Zimbabweans should be wary of Trojan horse constitutional amendments!

So, the Zimbabwe government is planning more constitutional changes.

 

 

Tendai Ruben Mbofana

This is according to Justice, Legal, and Parliamentary Affairs Minister, in an interview with the state-controlled Sunday Mail newspaper.

These constitutional amendments are supposed to transfer the registration of voters from the ZEC (Zimbabwe Electoral Commission) back to the CRD (Civil Registry Department).

This is how this process had been carried out until  2009, before this was changed after a public outcry over the shambolic nature of the voters’ roll under the Registrar General’s Office.

Now, the government is proposing for those who acquire their national identity cards at the CRD after attaining the age of 18 years to automatically be registered as voters

At the same time, when a death certificate is issued for a deceased individual, their name is immediately removed from the voters roll.

This is intended to drastically simplify the voter registration process whilst simultaneously ensuring the reliable cleaning up of the voters’ roll in the event of death.

These constitutional amendments will also revert the delimitation of electoral boundaries to an independent commission as opposed to ZEC.

In so doing, the electoral commission will focus exclusively on its core business of managing elections.

Who would be against such seemingly progressive changes, for which most of us have been clamoring?

In fact, Ziyambi, in the Sunday Mail interview, made sure that it was not lost on Zimbabweans that these amendments had been pushed by the opposition.

This is when all the red flags and alarm bells in my mind went up and started to ring roundly.

Since when has the ZANU PF regime ever given credit to the opposition for anything positive in this country?

Is the norm not praising and glorifying President Emmerson Dambudzo Mnangagwa for his supposedly ‘visionary leadership’ as a ‘listening president’?

Why credit Charlton Hwende and Rusty Markham of the CCC party, instead?

Can anyone else smell the stinking fish I am also smelling?

I have a disturbingly gnawing feeling that the Mnangagwa administration is up to its dirty tricks again – something they have turned into an art form.

What this regime does and says should never be simply taken at face value and accepted naively.

Let us go back to 2021, when the Constitution of Zimbabwe Amendment (No. 2) Act was enacted.

Was this not packaged as a progressive move designed to empower women and youth in Zimbabwe – through the extension of the women’s quota while introducing a youth quota in parliament?

Who, with a sound mind, would not have celebrated this as a step in the right direction?
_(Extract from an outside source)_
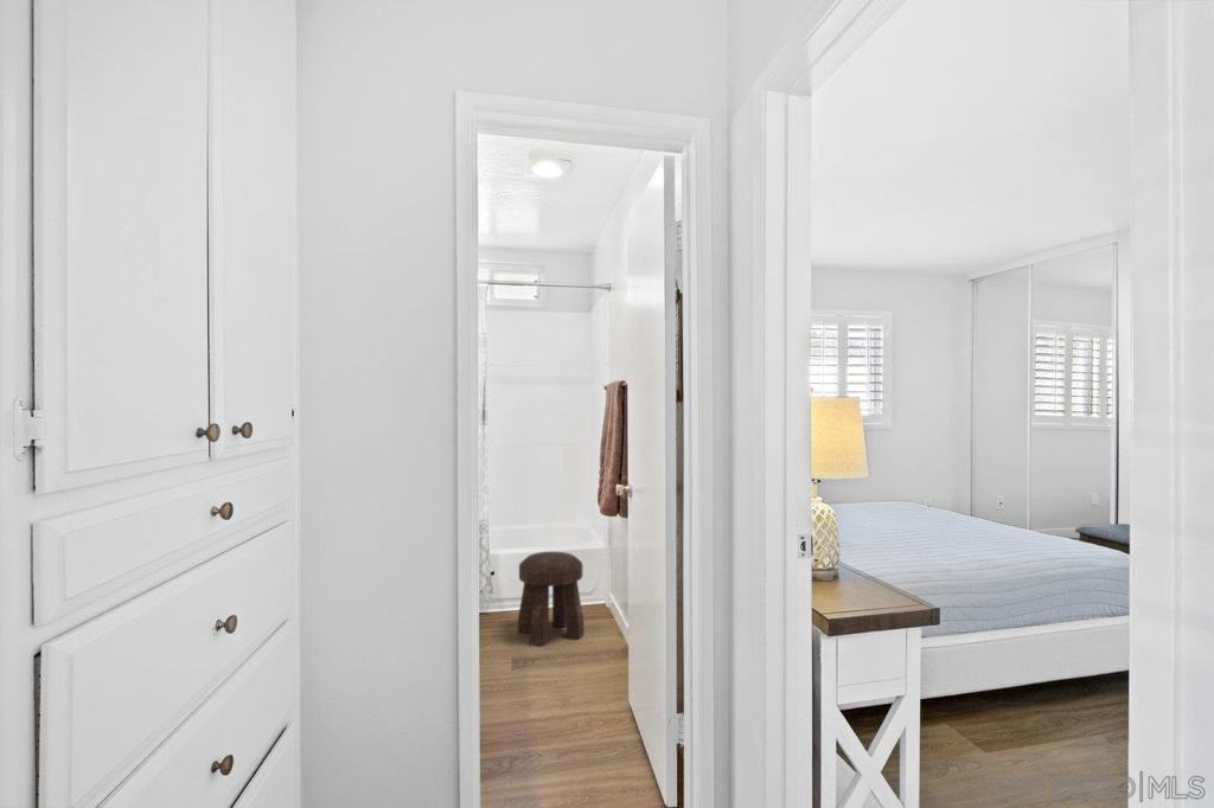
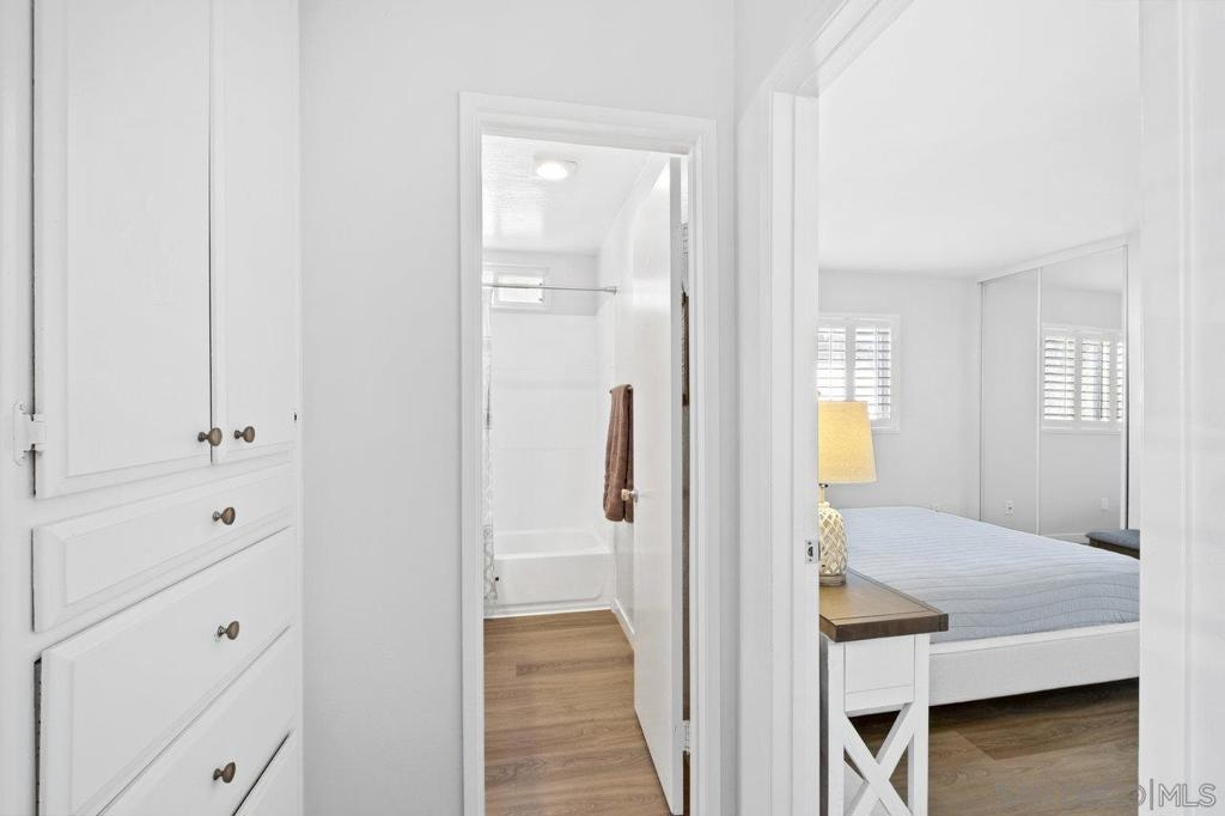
- stool [517,551,584,648]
Did we actually not see the government,  with Mnangagwa at the fore, taking advantage of every opportunity to tout this masterstroke of empowerment brilliance?

In the end, these constitutional changes sailed through both houses of parliament and immediately received the presidential seal.

However, was this really what these amendments were all about?

Did we not find ourselves with a Chief Justice (Luke Malaba) who was supposed to retire that year after reaching the constitutionally mandated age of 70 years, continuing in his office?

Did we not see the president awarded more powers in the selection and appointment of judges?

And, were we not shocked to learn that a presidential candidate was no longer required to have a running mate?

This was all after the Constitution of Zimbabwe Amendment (No. 2) Act changed the retiring age for judges, expunged the public interview process for judges, and removed the presidential running mate clause.

The legality of the changing of judges’ retirement age is still debatable since section 328 (7) of the Constitution clearly states that:

An amendment to a term-limit provision, the effect of which is to extend the length of time that a person may hold or occupy any public office, does not apply in relation to any person who held or occupied that office, or an equivalent office, at any time before the amendment.

Nevertheless, such provisions have never stopped the government from violating the law.

They went ahead unperturbed, and Malaba is still the Chief Justice today.

In other words, these amendments were really about consolidating  Mnangagwa’s grip on power as opposed to empowering women and youth.

Nonetheless, by carefully hiding the real reasons for the constitutional changes, the Mnangagwa administration was able to avert any meaningful resistance from the public.

I see the same happening with these proposed new constitutional amendments – to do with registration of voters and the delimitation of electoral boundaries.

I may be wrong, but a voice in my head is telling me that this is when amendments to the presidential term limit will be brought in – carefully tacked away from public scrutiny and debate.

The nation will be made to feel excited about the new electoral laws – touted as a victory for the opposition and something the people always wanted.

Who will then vote against that?

Yet, in voting for the constitutional amendments, parliamentarians will also be voting for presidential term changes.

Even if any such amendment can not and should not benefit Mnangagwa, however, we have already seen how this regime feels about respecting the law!

We need to be very careful and vigilant when dealing with this regime as nothing is always as it appears.

When these proposed constitutional changes are finally brought before the nation, let us pay meticulous scrutiny to each and every clause.

We should not allow ourselves to be bogged down with the excitement of what seems like progressive electoral changes.

Let us call out and bravely stand against anything else that may be hidden in the backseat.

The Zimbabwe regime has already proven themselves experts at Trojan horse tactics.